● Text provided:
● ● ●
“The bull market needs a pediatrician, not a mortician.”
... Doug Ramsey, The Leuthold Group (12-14-17)
In 1981, The Leuthold Group was founded by the sagacious Steve Leuthold. It is an independent stock/economic research firm that produces disciplined, quantitative financial and contrarian financial research for investors. The research team is led by CIO Doug Ramsey, who is one of Wall Street’s best and brightest. Recently, however, Jim Paulsen left Wells Capital after 20 years to join the eagle-eyed Leuthold Group. We have read Jim’s prose for years and have always found it to offer some of the best investment insights around. In fact, in recent history, Jim and I were on CNBC together advocating similar investment strategies, but I digress.
Last week, we read an article on CNBC’s web site with the title, “Strategist Doug Ramsey: The bull market needs a pediatrician, not a mortician,” which is a fabulous quote! The byline read, “Leuthold Group's Doug Ramsey says the bull market is getting older, but that doesn't mean it doesn't have room to run.” Doug goes on to say:
One of the longest bull markets in history showing little sign of slowing down... It is now the longest cyclical bull market on record. We're closing in on potentially a ninth birthday next March. It's now the second-most expensive market of all time: We’re still, on most measures, not all, but on most measures we’re still well below the highs that we made in March of 2000.
We agree, but we take issue with the statement “One of the longest bull markets in history,” as well with the statement, “It’s now the second-most expensive market of all time,” a point we have argued against in these missives for years. Ladies and gentlemen, secular bull markets last 15+ years and tend to compound at around 16% per year. For example, the 1949–1966 secular bull market lasted 17 years and took the D–J Industrial Average from its June 1949 low of ~161 to the bull market high of ~995 in February 1966. Were there pullbacks? You bet. The President Kennedy steel crisis of 1962 lopped 26% off of the Dow in about three months, but the bull market persisted. From the 1966 peak, the Industrials were range–bound for 16 years (until 1982). Now, if your definition of bull and bear markets is a 20% rally, or a 20% decline, in that 16-year rangy stock market there were 13 tactical bull and bear markets. However, that is NOT our definition of a secular bull market.
● ● ●
● Records shown:
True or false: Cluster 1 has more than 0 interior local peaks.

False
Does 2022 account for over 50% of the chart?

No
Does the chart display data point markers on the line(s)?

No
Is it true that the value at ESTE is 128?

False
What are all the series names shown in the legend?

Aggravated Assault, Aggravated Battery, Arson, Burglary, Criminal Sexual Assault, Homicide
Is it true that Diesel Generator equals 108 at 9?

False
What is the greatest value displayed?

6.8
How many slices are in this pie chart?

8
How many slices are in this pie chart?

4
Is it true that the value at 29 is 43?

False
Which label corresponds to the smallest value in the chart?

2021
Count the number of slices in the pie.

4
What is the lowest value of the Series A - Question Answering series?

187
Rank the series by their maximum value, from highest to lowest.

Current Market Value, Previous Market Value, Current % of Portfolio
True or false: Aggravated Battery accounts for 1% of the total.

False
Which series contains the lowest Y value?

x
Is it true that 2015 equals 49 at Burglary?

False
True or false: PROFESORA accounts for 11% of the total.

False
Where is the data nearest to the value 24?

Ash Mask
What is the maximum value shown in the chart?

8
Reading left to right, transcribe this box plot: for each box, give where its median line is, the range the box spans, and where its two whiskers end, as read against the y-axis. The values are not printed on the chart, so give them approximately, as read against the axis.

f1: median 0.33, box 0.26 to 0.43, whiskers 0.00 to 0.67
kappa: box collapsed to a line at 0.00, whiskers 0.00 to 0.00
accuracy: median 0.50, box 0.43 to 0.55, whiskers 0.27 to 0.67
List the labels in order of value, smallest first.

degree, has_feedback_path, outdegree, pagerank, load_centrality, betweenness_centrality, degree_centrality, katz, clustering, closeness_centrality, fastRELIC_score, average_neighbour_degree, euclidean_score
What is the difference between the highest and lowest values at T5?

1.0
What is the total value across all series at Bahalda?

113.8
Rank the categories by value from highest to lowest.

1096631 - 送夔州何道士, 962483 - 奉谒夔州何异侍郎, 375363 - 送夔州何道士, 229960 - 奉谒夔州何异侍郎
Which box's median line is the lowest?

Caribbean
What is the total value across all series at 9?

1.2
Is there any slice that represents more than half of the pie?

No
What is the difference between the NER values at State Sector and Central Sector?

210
● ● ●
● Directions:
[a] In the text on the bull market, in what year was The Leuthold Group founded?
[b] Write out the part of the text on the bull market starting with "Last week, we" and going on through "March of 2000.", substituting "anniversary" for "birthday".

● Results of the exercise:
[a] 1981

[b]
Last week, we read an article on CNBC’s web site with the title, “Strategist Doug Ramsey: The bull market needs a pediatrician, not a mortician,” which is a fabulous quote! The byline read, “Leuthold Group's Doug Ramsey says the bull market is getting older, but that doesn't mean it doesn't have room to run.” Doug goes on to say:
One of the longest bull markets in history showing little sign of slowing down... It is now the longest cyclical bull market on record. We're closing in on potentially a ninth anniversary next March. It's now the second-most expensive market of all time: We’re still, on most measures, not all, but on most measures we’re still well below the highs that we made in March of 2000.